An appeal by An Taisce against Monaghan County Council’s decision to approve plans for a new Tesco at Ardee Road, Carrickmacross, led to the board refusing permission because it would result “in an excessive level of retailing” that would “negatively impact” on the town.

Planning inspector Siobhán Carroll advised the board that there were alternative sites closer to the town centre that could accommodate a large-scale retail facility with underground car parking, but it appeared that Tesco “did not consider” the option of basement parking.

In the case of Tuam, Co Galway, where developer Pat Donoghue was planning a retail-based mixed use development with 570 parking spaces on the N17, about a kilometre north of the town, the board rejected senior planning inspector Karla McBride’s recommendation in favour.

With a gross floor area of 16,500sq m, the board ruled that the scheme would “seriously injure the vitality and viability” of the town centre.
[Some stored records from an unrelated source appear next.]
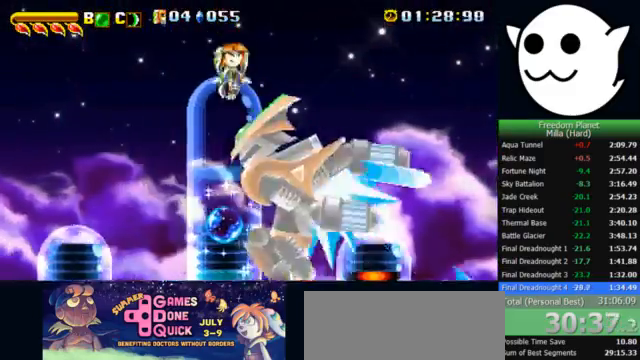
{"keys": ["l", "x", "z"], "events": [[467, "l", "down"]]}
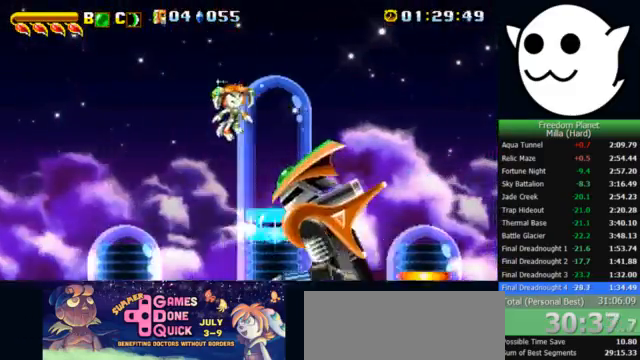
{"keys": [], "events": [[67, "l", "up"], [100, "j", "down"], [100, "k", "down"], [167, "x", "up"], [200, "z", "up"], [233, "c", "down"], [267, "c", "up"], [400, "k", "up"], [433, "j", "up"]]}
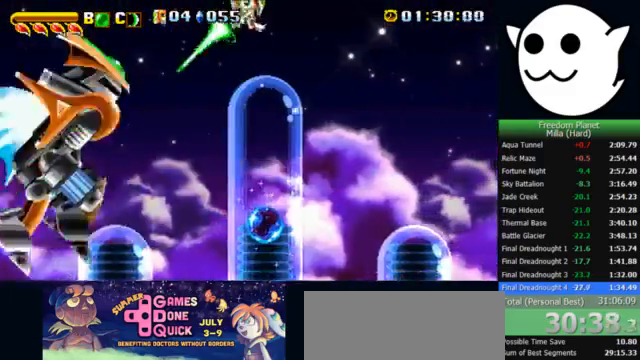
{"keys": ["l", "x", "z"], "events": [[200, "x", "down"], [200, "z", "down"], [467, "l", "down"]]}
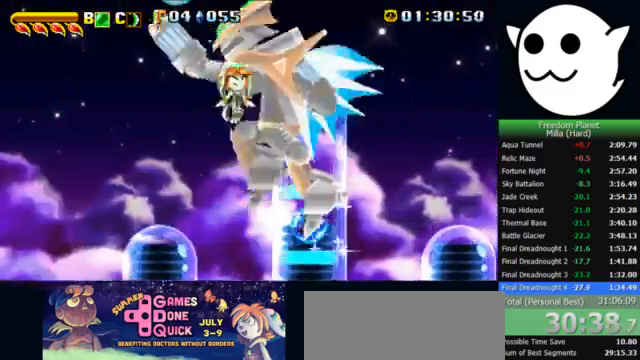
{"keys": ["j", "k"], "events": [[100, "l", "up"], [200, "l", "down"], [233, "z", "up"], [333, "l", "up"], [467, "x", "up"], [500, "j", "down"], [500, "k", "down"]]}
It also had reservations about “road safety for pedestrians and cyclists”, saying this would need to be addressed.

An Bord Pleanála has also taken exception to the design of supermarkets as “single-storey, monofunctional development[s], with extensive surface car parking as a dominant feature”, the main reason for refusing a Tesco scheme on Nurney Road, Kildare.

However, the board gran- ted permission to Tiernan Properties for a classic Tesco “big box” in Roscrea, Co Tipperary, even though it is incongruously located right next to the town’s 12th century round tower and Hiberno-Romanesque gable of Saint Crónán’s monastery.

Last June, it approved plans for a new Tesco anchor store with 551 parking spaces at the Liffey Valley shopping centre at Quarryvale, west Dublin, on the basis that it is now officially designated as a “town centre”.